On 12 July 2011, Asafu-Adjaye agreed to sign a new contract with Luton. He made thirteen appearances during the season, and on 30 April 2012 it was announced that Asafu-Adjaye was to be released from Luton.

On 2 July 2012, it was announced that Asafu-Adjaye had signed for Forest Green Rovers on a one-year contract. He made his Forest Green debut on 11 August 2012 in a 1–1 draw with Cambridge United. After an impressive opening few months at The New Lawn, he signed a contract extension that would keep him at the club until June 2014. On 28 April 2014, having made 40 league appearances in two seasons for the club, he was released along with nine other players at the end of his contract.

On 8 August 2014, Asafu-Adjaye signed for newly promoted Conference South side Hemel Hempstead Town. He made his debut for the club the next day on 9 August in a 1–0 away win over Basingstoke Town.

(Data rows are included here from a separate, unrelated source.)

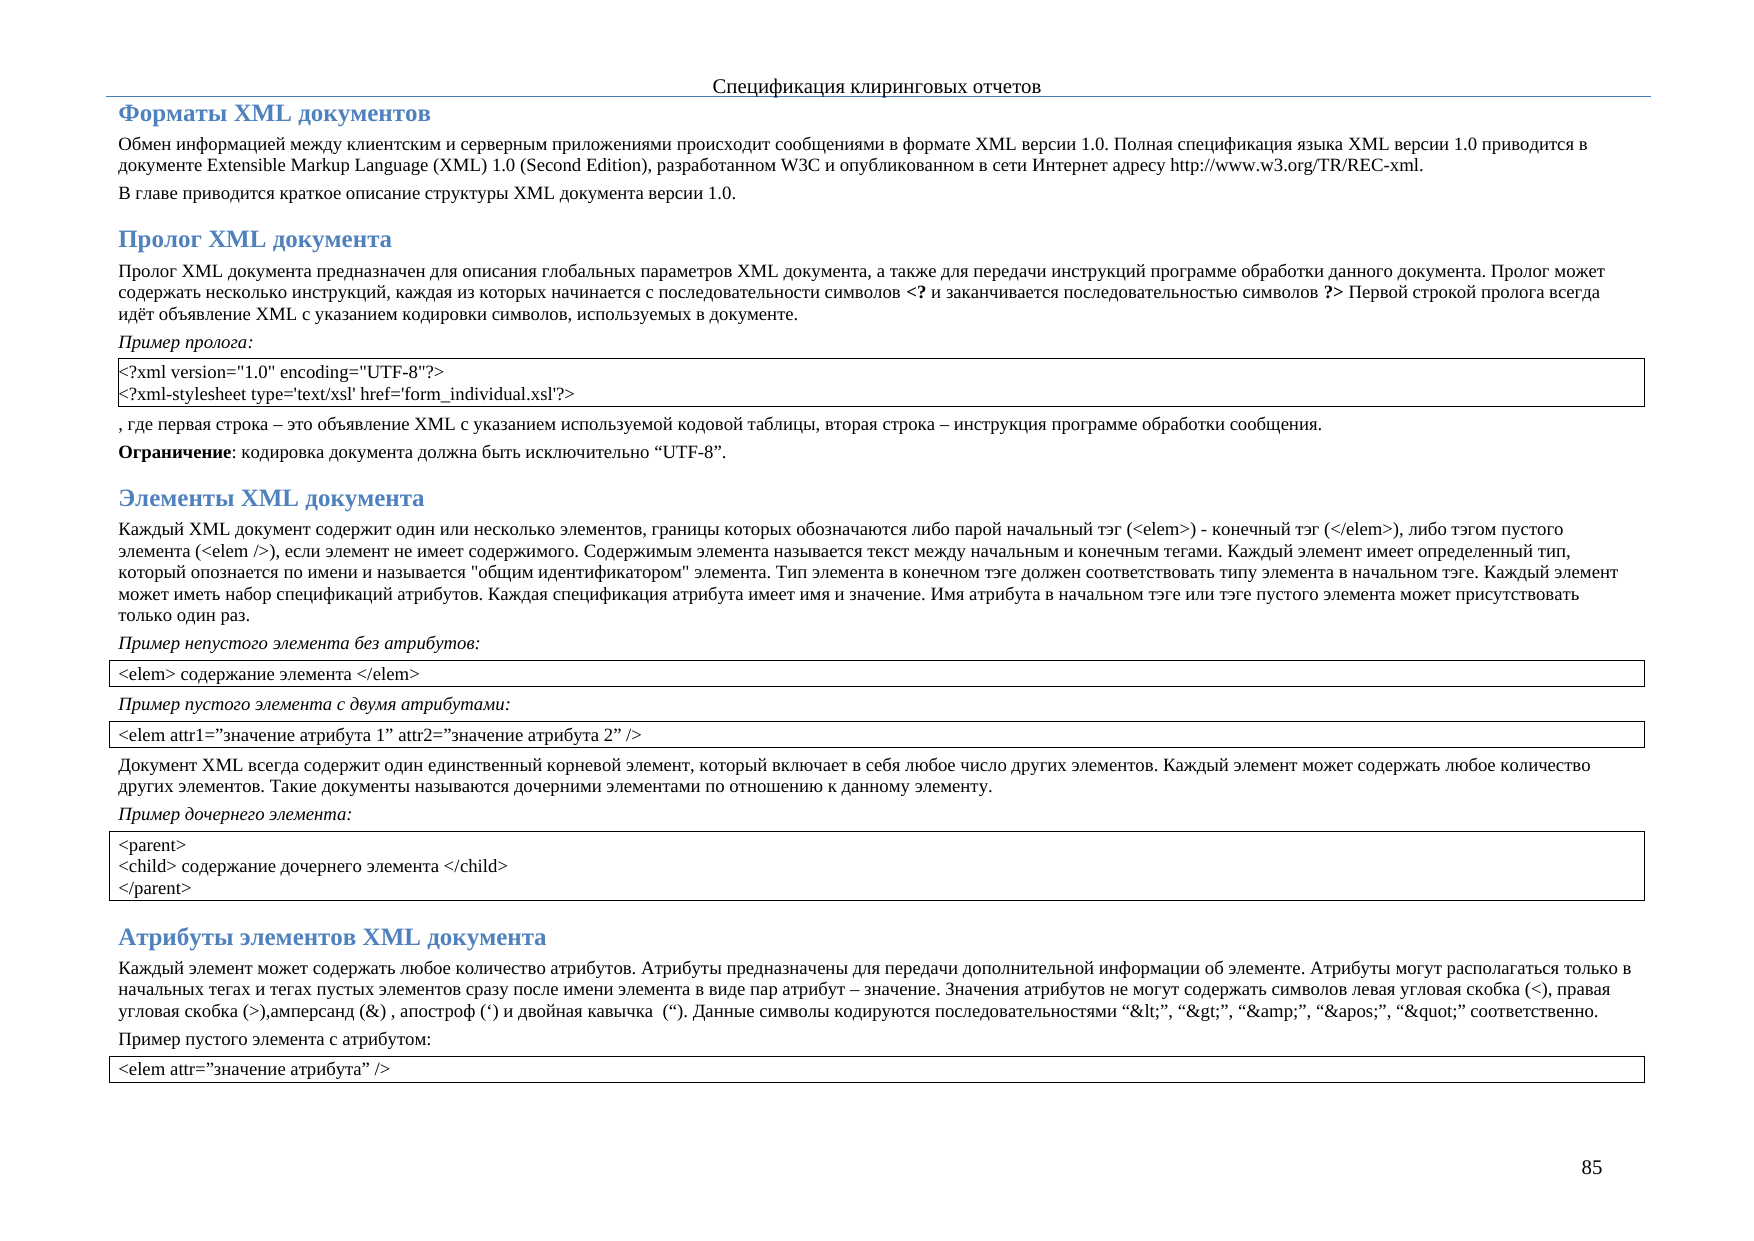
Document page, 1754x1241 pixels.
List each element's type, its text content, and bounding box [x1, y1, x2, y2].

text Пример непустого элемента без атрибутов: [118, 632, 1636, 654]
text <?xml version="1.0" encoding="UTF-8"?> <?xml-stylesheet type='text/xsl' href='form_individual.xsl'?> [119, 359, 1644, 406]
text В главе приводится краткое описание структуры XML документа версии 1.0. [118, 182, 1636, 204]
text Обмен информацией между клиентским и серверным приложениями происходит сообщениями в формате XML версии 1.0. Полная спецификация языка XML версии 1.0 приводится в документе Extensible Markup Language (XML) 1.0 (Second Edition), разработанном W3C и опубликованном в сети Интернет адресу http://www.w3.org/TR/REC-xml. [118, 133, 1636, 176]
text <elem> содержание элемента </elem> [110, 661, 1644, 686]
subtitle Атрибуты элементов XML документа [118, 922, 1636, 951]
text , где первая строка – это объявление XML с указанием используемой кодовой таблицы, вторая строка – инструкция программе обработки сообщения. [118, 413, 1636, 434]
text Пролог XML документа предназначен для описания глобальных параметров XML документа, а также для передачи инструкций программе обработки данного документа. Пролог может содержать несколько инструкций, каждая из которых начинается с последовательности символов <? и заканчивается последовательностью символов ?> Первой строкой пролога всегда идёт объявление XML с указанием кодировки символов, используемых в документе. [118, 259, 1636, 324]
text <elem attr=”значение атрибута” /> [110, 1057, 1644, 1082]
text Пример дочернего элемента: [118, 803, 1636, 825]
text Документ XML всегда содержит один единственный корневой элемент, который включает в себя любое число других элементов. Каждый элемент может содержать любое количество других элементов. Такие документы называются дочерними элементами по отношению к данному элементу. [118, 754, 1636, 797]
text Пример пролога: [118, 331, 1636, 352]
text <parent> <child> содержание дочернего элемента </child> </parent> [110, 832, 1644, 900]
text Ограничение: кодировка документа должна быть исключительно “UTF-8”. [118, 441, 1636, 462]
text Пример пустого элемента с двумя атрибутами: [118, 693, 1636, 714]
subtitle Элементы XML документа [118, 483, 1636, 512]
text Каждый XML документ содержит один или несколько элементов, границы которых обозначаются либо парой начальный тэг (<elem>) - конечный тэг (</elem>), либо тэгом пустого элемента (<elem />), если элемент не имеет содержимого. Содержимым элемента называется текст между начальным и конечным тегами. Каждый элемент имеет определенный тип, который опознается по имени и называется "общим идентификатором" элемента. Тип элемента в конечном тэге должен соответствовать типу элемента в начальном тэге. Каждый элемент может иметь набор спецификаций атрибутов. Каждая спецификация атрибута имеет имя и значение. Имя атрибута в начальном тэге или тэге пустого элемента может присутствовать только один раз. [118, 518, 1636, 626]
text Каждый элемент может содержать любое количество атрибутов. Атрибуты предназначены для передачи дополнительной информации об элементе. Атрибуты могут располагаться только в начальных тегах и тегах пустых элементов сразу после имени элемента в виде пар атрибут – значение. Значения атрибутов не могут содержать символов левая угловая скобка (<), правая угловая скобка (>),амперсанд (&) , апостроф (‘) и двойная кавычка (“). Данные символы кодируются последовательностями “&lt;”, “&gt;”, “&amp;”, “&apos;”, “&quot;” соответственно. [118, 957, 1636, 1021]
subtitle Пролог XML документа [118, 224, 1636, 253]
text Пример пустого элемента с атрибутом: [118, 1028, 1636, 1049]
text <elem attr1=”значение атрибута 1” attr2=”значение атрибута 2” /> [110, 722, 1644, 747]
subtitle Форматы XML документов [118, 98, 1636, 127]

In the summer 2019, Asafu-Adjaye returned to Royston Town for the second time after a year at Hayes & Yeading United.

==Career statistics==

Appearances and goals by club, season and competition
Club: Season; League^{[A]}; FA Cup; League Cup; Other^{[B]}; Total
Apps: Goals; Apps; Goals; Apps; Goals; Apps; Goals; Apps; Goals
Luton Town: 2007–08; 7; 0; 0; 0; 0; 0; 0; 0; 7; 0
2008–09: 19; 0; 0; 0; 0; 0; 5; 0; 24; 0
2009–10: 20; 0; 3; 0; 0; 0; 0; 0; 23; 0
2010–11: 8; 1; 3; 0; 0; 0; 4; 0; 15; 1
2011–12: 9; 0; 0; 0; 0; 0; 4; 0; 13; 0
Total: 63; 1; 6; 0; 0; 0; 13; 0; 82; 1
Walton & Hersham (loan): 2006–07; 3; 3; 0; 0; 0; 0; 0; 0; 3; 3
Salisbury City (loan): 2007–08; 14; 0; 0; 0; 0; 0; 0; 0; 14; 0
Histon (loan): 2010–11; 5; 0; 0; 0; 0; 0; 0; 0; 5; 0
Forest Green Rovers: 2012–13; 24; 0; 0; 0; 0; 0; 0; 0; 24; 0
2013–14: 16; 0; 1; 0; 0; 0; 4; 0; 19; 0
Total: 40; 0; 1; 0; 0; 0; 4; 0; 41; 0
Career totals: 106; 4; 7; 0; 0; 0; 17; 0; 130; 4

==Honours==
Luton Town
- Football League Trophy: 2008–09

==Footnotes==

A. The "League" column constitutes appearances and goals in the League competition.
B. The "Other" column constitutes appearances and goals in the Football League Trophy and FA Trophy.